▶ [Try it]:
Rewrite the part of the CoQ10 supplement passage starting at "If you and your" and ending at "many CoQ10 supplements.", swapping "healthcare practitioner" for "doctor".

▶ [Passage for review]:
──────────

Most people feel more fatigue, for instance, as they get older. One small randomized controlled trial gave people aged 70 or older 200 mg of CoQ10 along with 100 mg of selenium daily for four years. Participants who supplemented consistently reported increased vitality, physical performance, and quality of life.
If you and your healthcare practitioner agree that CoQ10 supplements are ideal for your condition, consider a few caveats. CoQ10 absorbs poorly. In fact, we only absorb about 5% of many CoQ10 supplements.
Look For a Quality Supplement
Quality matters with all supplements, but especially with CoQ10. In one study, researchers tested 7 supplements each containing 100 mg of CoQ10. The difference in absorption among the 7 products was statistically significant. The right CoQ10 supplement, however, can benefit numerous conditions. For a natural CoQ10 supplement with every ingredient backed by research, try MaxLiving CoQ10 with Lipoic Acid. One study found 50 mg of CoQ10 twice daily can decrease those statin-related problems and improve the ability to perform daily activities.

──────────

▶ [Dataset content]:
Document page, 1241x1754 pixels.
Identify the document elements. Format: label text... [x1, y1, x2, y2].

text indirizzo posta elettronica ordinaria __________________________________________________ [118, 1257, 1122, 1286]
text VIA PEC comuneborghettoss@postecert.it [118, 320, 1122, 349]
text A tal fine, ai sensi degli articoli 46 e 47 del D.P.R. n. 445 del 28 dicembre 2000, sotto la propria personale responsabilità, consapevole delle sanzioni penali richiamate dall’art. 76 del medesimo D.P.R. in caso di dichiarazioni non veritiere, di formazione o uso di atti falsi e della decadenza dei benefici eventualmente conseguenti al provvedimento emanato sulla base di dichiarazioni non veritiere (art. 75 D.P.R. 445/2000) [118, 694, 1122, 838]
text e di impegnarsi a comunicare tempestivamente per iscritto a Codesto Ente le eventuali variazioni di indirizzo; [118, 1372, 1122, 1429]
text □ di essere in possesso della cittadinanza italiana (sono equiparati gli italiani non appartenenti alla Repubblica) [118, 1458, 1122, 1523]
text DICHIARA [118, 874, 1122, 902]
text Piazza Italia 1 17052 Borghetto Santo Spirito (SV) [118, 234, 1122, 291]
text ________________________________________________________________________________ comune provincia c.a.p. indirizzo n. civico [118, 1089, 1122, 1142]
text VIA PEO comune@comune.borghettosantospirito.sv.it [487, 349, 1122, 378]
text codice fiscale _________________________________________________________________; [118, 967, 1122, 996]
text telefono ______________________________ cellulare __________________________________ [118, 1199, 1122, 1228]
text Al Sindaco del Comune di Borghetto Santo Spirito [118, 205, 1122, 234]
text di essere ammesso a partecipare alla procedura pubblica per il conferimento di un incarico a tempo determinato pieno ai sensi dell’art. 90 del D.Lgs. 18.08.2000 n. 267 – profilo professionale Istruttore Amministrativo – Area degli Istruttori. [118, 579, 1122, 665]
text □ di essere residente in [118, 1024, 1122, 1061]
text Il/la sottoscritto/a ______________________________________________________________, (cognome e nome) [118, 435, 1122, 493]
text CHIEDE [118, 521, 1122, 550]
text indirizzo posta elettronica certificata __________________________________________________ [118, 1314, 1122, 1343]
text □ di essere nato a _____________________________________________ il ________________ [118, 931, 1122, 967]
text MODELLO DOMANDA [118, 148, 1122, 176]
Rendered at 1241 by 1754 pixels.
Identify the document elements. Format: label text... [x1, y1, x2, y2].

──────────

▶ [Response]:
If you and your doctor agree that CoQ10 supplements are ideal for your condition, consider a few caveats. CoQ10 absorbs poorly. In fact, we only absorb about 5% of many CoQ10 supplements.